KHOUDIA: I felt learning a lot about dealing with my ego as well in terms of having a lot of very clear ideas and feeling that they’re right, and this is what is supposed to be, but also through the exchange with the dancers around me having to also let go of ideas, let go of material, let go of things that I felt were so necessary for the piece but actually are not so much. [I think] leadership is a growing process.
CRYSTAL: It’s a funny feeling to find myself in the position of being a mentor, actually, and I
guess, my way of being with Khoudia was just to keep doing what I do with her next to me, and to basically just enjoy these moments together. And to celebrate things that go well and to debrief about things that didn’t go well, and to share these experiences with her. I don’t know how, other than by doing what I do, I don’t know how to teach. And, you know, to be honest, I’ve never really been taught myself, you know. It’s more of a process of osmosis, being near people and soaking up information as it goes along. It’s Khoudia’s story, it’s her story as to how that’s happened and what’s she’s taken away from it.
So what do you feel you have taken?
KHOUDIA: What I’ve taken away, on top of all the different things that I’ve taken away from Crysta, [is] a way to trust my instincts, trust myself, being with others, and being with myself in terms of making art and being creative.
Crystal, looking back over the two years, what do you feel that you have taken from Khoudia?
CRYSTAL: I have to say, watching [her] today, in the last couple of days, just the way [she] is coping with all this pressure and expectation. She’s so grounded, she’s so effortlessly confident and she hangs on to her kindness and her generosity even in the thick of it. I found that very, very inspiring. She’s a great listener and I love how she applies both her instincts and her intellect to everything, and her intellect to everything that she does.
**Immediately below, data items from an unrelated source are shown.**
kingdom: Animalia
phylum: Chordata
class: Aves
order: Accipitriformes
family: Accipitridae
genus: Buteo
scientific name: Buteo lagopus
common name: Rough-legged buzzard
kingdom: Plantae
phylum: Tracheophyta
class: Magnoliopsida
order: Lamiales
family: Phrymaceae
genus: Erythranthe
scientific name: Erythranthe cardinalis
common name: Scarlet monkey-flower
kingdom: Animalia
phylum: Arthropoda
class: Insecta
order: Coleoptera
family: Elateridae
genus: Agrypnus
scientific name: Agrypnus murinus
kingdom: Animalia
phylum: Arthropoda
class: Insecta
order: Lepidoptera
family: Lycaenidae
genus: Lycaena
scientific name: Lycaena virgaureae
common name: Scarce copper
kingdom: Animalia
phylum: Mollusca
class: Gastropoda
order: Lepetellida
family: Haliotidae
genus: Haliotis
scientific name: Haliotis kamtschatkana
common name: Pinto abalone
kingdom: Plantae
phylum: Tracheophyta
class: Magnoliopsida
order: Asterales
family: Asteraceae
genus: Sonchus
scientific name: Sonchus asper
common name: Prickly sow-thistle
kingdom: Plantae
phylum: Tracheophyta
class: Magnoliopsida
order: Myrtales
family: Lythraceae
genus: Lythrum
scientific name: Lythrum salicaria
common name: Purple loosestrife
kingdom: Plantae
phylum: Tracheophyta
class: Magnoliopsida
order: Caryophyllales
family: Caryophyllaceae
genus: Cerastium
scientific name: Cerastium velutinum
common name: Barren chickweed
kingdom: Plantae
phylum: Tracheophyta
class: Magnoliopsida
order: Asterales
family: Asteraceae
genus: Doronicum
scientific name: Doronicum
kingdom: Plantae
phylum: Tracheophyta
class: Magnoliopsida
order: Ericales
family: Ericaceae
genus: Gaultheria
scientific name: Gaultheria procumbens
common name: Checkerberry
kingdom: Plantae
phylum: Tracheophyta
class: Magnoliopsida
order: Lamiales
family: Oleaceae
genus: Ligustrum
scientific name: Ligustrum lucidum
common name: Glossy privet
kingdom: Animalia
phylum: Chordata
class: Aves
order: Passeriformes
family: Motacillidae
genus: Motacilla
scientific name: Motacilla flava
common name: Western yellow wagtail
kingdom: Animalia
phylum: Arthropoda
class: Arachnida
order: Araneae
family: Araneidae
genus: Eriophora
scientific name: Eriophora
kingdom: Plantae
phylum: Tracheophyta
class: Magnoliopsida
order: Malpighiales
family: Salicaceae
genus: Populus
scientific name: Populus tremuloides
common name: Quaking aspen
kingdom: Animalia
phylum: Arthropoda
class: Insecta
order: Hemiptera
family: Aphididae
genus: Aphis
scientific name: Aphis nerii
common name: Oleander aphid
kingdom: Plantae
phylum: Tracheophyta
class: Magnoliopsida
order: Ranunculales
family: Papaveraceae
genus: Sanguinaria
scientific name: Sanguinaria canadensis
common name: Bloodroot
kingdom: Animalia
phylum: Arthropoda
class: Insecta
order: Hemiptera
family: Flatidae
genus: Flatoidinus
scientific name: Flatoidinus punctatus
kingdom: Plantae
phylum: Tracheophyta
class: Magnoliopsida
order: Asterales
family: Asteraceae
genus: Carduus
There’s something so peaceful and open and grounded about the way she is as a person and that you see the way she brings that into the studio and into her work. It’s quite extraordinary. She takes her time and that is something I would like to learn how to do. She finds things that you don’t find any other way. And if you’re able to focus and take your time in a moment, I find that quite beautiful.
And Khoudia, how would you sum up your two years as a Rolex protégée? How would you want to describe it?
KHOUDIA: I barely can believe it’s been two years. I really don’t believe it’s been two years. I just feel like a major change in myself. A sense of overcoming some struggles and challenges. And I feel very blessed. Definitely I feel very, very, very lucky to a point that I can’t even describe and I don’t know. Just being in that room and for us to dance in front of all those people is, is crazy, really. And I just feel blessed that I have her in my life.